Besides, it is questionable if relevant consumers are familiar with the Patagonian Sea as an origin of seafood available in Japan.

JPO decision

The JPO Appeal Board found the mark “PATAGONIA” lacks distinctiveness in connection with the goods in question by stating that fish and seafood from the Patagonian Sea have been imported to Japan over the past three decades. The term “Patagonia” perse or its transliteration written in Japanese Katakana character has been used to indicate the origin of the goods. Under the circumstances, it is unquestionable that relevant consumers at the sight of seafood bearing the mark “PATAGONIA” would see it as an indication of the origin of the goods.

The Board did not question the famousness of the “PATAGONIA” mark in connection with outdoor-related goods. However, the Board denied the distinctiveness of the mark in relation to seafood even though Patagonia Inc. has promoted seafood for sale in Japan since 2016 because the mark in question is not used, but “PATAGONIA PROVISIONS”.

■ Required tasks:
**A.** Retype the trademark passage from "JPO decision" up to and including "of the origin of the goods.".
**B.** Answer these questions from the trademark passage:
(i) For how long have fish and seafood from the Patagonian Sea been imported to Japan?
(ii) In connection with what goods did the Board not question the fame of the "PATAGONIA" mark?
(iii) Since what year has Patagonia Inc. promoted seafood for sale in Japan?
The records have no connection to the trademark passage.

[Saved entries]
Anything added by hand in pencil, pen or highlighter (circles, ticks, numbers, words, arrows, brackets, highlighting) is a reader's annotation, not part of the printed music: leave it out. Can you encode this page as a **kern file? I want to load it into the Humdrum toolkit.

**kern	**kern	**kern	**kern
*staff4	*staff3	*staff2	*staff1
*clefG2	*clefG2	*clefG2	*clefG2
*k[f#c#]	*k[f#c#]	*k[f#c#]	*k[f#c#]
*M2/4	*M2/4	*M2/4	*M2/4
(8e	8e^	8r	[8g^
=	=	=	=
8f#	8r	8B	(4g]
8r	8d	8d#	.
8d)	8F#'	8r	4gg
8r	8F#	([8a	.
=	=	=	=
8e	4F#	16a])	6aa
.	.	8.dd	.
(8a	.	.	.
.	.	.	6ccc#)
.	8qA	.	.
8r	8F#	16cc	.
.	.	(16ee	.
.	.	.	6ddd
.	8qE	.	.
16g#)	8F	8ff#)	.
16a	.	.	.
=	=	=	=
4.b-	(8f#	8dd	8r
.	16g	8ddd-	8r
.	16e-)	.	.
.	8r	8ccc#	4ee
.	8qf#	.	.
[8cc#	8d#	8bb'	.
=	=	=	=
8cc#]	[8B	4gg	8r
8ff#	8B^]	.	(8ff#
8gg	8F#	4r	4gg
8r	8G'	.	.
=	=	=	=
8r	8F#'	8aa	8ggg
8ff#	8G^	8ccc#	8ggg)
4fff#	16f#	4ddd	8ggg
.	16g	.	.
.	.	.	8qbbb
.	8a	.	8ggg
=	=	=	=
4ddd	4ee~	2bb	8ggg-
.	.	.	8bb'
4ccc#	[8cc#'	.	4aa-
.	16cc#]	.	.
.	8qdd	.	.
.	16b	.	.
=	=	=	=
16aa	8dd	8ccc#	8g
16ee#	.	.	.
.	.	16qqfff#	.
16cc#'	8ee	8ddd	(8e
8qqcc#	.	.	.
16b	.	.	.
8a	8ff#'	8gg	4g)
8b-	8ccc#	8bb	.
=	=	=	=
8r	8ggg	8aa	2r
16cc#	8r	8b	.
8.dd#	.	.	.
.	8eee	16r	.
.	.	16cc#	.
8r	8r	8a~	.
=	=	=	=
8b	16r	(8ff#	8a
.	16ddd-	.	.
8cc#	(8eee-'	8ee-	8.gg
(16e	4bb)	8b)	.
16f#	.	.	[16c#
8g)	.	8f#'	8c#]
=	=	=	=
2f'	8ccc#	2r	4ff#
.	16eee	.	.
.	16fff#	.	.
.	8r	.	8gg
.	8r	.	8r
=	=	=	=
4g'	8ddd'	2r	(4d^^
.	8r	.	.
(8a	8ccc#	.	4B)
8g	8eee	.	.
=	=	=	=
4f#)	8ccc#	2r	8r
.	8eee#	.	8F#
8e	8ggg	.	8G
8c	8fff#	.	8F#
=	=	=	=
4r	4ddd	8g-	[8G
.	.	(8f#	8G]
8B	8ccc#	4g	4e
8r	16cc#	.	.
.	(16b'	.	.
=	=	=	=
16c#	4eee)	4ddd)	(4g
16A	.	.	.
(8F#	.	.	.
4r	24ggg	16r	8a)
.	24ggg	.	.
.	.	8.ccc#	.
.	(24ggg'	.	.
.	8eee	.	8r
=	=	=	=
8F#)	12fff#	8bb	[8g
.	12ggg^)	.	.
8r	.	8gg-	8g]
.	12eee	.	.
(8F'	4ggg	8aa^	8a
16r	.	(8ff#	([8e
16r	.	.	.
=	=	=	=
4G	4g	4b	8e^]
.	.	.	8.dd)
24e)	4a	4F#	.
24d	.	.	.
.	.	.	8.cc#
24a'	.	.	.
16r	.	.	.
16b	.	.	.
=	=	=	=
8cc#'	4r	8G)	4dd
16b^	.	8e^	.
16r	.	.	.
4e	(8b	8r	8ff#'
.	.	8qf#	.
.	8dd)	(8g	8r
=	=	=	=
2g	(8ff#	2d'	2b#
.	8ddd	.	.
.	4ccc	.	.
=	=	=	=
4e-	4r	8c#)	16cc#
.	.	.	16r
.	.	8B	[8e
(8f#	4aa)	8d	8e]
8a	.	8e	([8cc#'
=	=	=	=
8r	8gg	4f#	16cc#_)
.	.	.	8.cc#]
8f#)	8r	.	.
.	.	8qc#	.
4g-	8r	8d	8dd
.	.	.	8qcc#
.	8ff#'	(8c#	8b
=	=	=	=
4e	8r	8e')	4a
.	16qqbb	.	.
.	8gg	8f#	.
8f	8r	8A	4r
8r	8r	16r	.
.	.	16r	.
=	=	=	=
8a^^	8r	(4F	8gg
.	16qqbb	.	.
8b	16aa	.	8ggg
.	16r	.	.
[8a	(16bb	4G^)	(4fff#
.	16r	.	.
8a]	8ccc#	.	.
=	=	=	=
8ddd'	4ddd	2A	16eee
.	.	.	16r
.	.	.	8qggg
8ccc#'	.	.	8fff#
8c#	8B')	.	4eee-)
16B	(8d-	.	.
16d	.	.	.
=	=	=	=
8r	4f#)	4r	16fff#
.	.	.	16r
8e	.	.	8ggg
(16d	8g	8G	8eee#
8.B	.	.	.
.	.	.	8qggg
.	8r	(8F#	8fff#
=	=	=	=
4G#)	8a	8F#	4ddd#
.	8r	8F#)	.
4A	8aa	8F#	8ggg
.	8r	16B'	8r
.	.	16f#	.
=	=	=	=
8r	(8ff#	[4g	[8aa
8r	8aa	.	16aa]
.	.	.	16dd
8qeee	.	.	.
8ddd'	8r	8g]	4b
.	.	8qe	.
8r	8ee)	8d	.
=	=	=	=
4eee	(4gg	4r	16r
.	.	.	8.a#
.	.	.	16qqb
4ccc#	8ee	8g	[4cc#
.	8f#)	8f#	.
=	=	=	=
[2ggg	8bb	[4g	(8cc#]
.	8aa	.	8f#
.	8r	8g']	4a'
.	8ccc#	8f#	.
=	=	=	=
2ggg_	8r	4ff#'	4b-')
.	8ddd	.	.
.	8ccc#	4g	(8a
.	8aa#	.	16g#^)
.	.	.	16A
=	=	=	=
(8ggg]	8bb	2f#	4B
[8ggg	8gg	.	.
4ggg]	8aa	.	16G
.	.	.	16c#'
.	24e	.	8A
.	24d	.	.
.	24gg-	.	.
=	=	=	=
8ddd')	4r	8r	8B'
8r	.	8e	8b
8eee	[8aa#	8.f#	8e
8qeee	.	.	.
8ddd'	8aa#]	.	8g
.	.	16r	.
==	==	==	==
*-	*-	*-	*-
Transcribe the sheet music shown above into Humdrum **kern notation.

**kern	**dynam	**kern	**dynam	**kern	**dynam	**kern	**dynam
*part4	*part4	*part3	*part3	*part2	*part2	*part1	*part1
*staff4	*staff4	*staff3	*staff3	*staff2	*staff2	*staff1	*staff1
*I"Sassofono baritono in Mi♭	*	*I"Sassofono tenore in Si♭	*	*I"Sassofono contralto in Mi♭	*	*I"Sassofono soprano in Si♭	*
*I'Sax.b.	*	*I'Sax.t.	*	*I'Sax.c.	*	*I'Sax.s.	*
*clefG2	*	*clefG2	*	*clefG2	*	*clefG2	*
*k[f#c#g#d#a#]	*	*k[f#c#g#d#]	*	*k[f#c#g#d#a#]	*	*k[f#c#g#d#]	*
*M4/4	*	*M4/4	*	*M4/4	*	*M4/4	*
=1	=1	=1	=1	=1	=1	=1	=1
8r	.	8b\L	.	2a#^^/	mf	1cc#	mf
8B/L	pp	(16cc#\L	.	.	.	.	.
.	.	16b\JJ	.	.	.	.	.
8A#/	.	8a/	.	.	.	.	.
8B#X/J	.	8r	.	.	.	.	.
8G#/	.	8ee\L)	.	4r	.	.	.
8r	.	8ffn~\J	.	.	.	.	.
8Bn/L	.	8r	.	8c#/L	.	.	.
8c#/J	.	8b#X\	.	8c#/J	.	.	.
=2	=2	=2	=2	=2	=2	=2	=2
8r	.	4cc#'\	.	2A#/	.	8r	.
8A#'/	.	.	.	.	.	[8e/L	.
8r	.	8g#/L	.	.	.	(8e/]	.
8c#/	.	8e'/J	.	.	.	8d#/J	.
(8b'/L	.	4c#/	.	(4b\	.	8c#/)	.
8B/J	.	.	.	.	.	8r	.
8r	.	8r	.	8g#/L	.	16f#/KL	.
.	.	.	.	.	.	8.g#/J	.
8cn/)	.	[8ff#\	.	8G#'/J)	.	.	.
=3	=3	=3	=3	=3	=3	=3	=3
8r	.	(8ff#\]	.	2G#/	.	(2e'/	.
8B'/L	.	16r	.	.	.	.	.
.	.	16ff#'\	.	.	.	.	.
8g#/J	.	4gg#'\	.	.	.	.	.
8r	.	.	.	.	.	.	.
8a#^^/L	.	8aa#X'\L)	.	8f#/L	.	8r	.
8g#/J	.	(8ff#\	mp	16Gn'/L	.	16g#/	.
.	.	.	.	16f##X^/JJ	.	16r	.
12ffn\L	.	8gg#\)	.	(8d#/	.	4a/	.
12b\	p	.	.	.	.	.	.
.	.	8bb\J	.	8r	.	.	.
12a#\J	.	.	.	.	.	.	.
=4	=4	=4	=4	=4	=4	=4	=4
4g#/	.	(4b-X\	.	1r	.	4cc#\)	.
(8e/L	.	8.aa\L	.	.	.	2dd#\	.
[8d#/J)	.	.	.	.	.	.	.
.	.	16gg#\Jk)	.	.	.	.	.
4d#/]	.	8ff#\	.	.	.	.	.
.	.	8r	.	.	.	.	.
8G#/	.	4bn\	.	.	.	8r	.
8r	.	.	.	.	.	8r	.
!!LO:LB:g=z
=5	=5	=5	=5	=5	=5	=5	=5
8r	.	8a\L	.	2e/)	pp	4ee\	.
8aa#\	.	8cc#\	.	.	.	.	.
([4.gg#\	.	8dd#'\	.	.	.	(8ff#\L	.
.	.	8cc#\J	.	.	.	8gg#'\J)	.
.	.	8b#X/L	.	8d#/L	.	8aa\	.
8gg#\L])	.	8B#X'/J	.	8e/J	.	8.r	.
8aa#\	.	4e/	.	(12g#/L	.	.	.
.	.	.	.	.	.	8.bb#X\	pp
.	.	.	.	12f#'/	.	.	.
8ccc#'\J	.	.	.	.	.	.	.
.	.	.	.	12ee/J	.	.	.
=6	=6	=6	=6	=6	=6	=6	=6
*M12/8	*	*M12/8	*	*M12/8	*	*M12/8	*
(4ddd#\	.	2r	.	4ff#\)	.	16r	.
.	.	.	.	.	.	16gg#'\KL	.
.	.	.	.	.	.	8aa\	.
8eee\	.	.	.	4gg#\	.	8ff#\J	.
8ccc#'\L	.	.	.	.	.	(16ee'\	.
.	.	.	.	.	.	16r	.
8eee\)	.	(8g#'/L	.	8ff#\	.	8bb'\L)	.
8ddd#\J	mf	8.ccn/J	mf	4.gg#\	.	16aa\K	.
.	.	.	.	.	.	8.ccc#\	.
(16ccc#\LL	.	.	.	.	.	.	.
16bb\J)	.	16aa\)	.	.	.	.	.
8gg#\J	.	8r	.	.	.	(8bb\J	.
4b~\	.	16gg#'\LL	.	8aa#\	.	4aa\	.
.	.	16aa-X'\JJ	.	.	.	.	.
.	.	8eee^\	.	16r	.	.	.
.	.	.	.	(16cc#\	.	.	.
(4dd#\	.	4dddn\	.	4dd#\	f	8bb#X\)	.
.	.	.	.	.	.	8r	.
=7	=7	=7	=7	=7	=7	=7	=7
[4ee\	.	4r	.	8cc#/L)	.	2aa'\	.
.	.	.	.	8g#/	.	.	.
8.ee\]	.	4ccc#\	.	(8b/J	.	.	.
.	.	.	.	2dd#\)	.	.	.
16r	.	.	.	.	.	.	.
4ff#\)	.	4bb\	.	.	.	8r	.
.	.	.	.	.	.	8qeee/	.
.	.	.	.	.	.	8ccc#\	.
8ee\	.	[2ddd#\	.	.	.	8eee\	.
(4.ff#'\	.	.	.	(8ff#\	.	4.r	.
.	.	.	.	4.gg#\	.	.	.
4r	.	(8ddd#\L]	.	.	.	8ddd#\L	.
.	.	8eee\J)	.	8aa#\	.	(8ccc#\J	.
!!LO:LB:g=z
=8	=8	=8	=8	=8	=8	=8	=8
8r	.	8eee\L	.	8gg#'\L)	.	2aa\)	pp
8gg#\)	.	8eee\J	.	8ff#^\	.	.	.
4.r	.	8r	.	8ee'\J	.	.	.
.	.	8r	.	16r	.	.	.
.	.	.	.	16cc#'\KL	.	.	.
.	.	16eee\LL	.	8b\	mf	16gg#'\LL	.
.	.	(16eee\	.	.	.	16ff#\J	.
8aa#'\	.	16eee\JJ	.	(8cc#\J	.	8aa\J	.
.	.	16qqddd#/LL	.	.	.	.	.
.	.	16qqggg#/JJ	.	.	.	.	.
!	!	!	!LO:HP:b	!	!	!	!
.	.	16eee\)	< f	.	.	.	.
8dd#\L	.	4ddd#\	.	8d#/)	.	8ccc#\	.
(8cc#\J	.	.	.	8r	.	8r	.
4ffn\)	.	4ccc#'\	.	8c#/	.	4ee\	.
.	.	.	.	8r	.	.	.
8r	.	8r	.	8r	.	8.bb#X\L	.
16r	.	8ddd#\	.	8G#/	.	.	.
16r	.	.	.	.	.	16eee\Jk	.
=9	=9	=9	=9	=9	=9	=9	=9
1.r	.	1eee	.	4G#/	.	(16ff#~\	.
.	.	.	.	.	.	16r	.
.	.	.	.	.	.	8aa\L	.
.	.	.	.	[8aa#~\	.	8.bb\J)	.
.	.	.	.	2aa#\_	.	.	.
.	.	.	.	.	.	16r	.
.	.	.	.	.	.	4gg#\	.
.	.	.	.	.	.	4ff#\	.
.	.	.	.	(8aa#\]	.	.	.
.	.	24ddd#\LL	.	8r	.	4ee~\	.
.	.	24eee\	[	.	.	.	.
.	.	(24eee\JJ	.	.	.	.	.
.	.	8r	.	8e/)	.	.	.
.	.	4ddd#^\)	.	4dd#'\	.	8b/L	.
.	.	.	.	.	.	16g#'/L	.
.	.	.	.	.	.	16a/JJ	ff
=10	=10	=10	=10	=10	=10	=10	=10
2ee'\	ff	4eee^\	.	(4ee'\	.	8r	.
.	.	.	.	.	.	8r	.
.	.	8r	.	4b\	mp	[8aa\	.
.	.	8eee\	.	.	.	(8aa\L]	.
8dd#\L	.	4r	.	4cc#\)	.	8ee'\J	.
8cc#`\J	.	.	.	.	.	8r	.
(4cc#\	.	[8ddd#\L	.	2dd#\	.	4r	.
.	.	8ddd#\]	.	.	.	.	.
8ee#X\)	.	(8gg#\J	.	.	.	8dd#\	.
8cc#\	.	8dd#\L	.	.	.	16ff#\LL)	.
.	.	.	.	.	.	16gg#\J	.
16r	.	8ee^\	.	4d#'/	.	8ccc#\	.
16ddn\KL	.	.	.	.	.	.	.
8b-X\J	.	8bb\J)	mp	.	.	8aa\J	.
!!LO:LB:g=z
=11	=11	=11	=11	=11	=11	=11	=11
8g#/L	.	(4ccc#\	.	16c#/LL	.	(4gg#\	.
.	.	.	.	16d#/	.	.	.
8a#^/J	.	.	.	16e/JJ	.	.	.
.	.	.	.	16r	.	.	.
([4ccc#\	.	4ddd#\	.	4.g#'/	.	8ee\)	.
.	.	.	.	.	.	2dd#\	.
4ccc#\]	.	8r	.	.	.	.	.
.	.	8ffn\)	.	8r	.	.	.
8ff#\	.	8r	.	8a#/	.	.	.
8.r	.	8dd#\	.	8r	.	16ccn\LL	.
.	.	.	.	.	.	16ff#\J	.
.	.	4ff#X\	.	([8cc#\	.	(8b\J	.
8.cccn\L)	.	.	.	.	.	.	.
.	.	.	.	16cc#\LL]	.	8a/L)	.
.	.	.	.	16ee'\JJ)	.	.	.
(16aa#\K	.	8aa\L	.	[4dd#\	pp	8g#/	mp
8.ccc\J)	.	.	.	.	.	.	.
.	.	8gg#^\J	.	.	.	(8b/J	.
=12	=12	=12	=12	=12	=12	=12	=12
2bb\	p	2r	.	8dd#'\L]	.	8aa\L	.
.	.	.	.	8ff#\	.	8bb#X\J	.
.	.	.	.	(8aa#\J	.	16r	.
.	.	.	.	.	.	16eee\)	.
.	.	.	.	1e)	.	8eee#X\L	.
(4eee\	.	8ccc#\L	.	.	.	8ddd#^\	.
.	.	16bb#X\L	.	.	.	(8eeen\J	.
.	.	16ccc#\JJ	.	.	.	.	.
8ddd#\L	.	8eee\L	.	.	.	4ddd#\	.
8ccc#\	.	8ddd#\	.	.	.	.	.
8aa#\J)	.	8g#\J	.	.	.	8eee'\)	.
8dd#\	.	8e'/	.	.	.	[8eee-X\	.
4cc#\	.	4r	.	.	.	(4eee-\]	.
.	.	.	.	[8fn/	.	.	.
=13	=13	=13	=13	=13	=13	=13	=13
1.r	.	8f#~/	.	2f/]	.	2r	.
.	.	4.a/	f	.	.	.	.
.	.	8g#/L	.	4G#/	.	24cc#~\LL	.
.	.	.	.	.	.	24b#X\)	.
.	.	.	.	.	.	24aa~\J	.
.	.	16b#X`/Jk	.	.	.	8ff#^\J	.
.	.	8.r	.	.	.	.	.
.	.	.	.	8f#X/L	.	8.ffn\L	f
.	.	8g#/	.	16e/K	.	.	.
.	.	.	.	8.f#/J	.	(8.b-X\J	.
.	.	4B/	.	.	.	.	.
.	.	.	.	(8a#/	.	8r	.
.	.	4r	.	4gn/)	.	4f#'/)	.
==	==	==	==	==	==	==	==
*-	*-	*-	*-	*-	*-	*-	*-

■ Answer section:
**A.**
JPO decision

The JPO Appeal Board found the mark “PATAGONIA” lacks distinctiveness in connection with the goods in question by stating that fish and seafood from the Patagonian Sea have been imported to Japan over the past three decades. The term “Patagonia” perse or its transliteration written in Japanese Katakana character has been used to indicate the origin of the goods. Under the circumstances, it is unquestionable that relevant consumers at the sight of seafood bearing the mark “PATAGONIA” would see it as an indication of the origin of the goods.

**B.**
(i) Over the past three decades.
(ii) Outdoor-related goods.
(iii) Since 2016.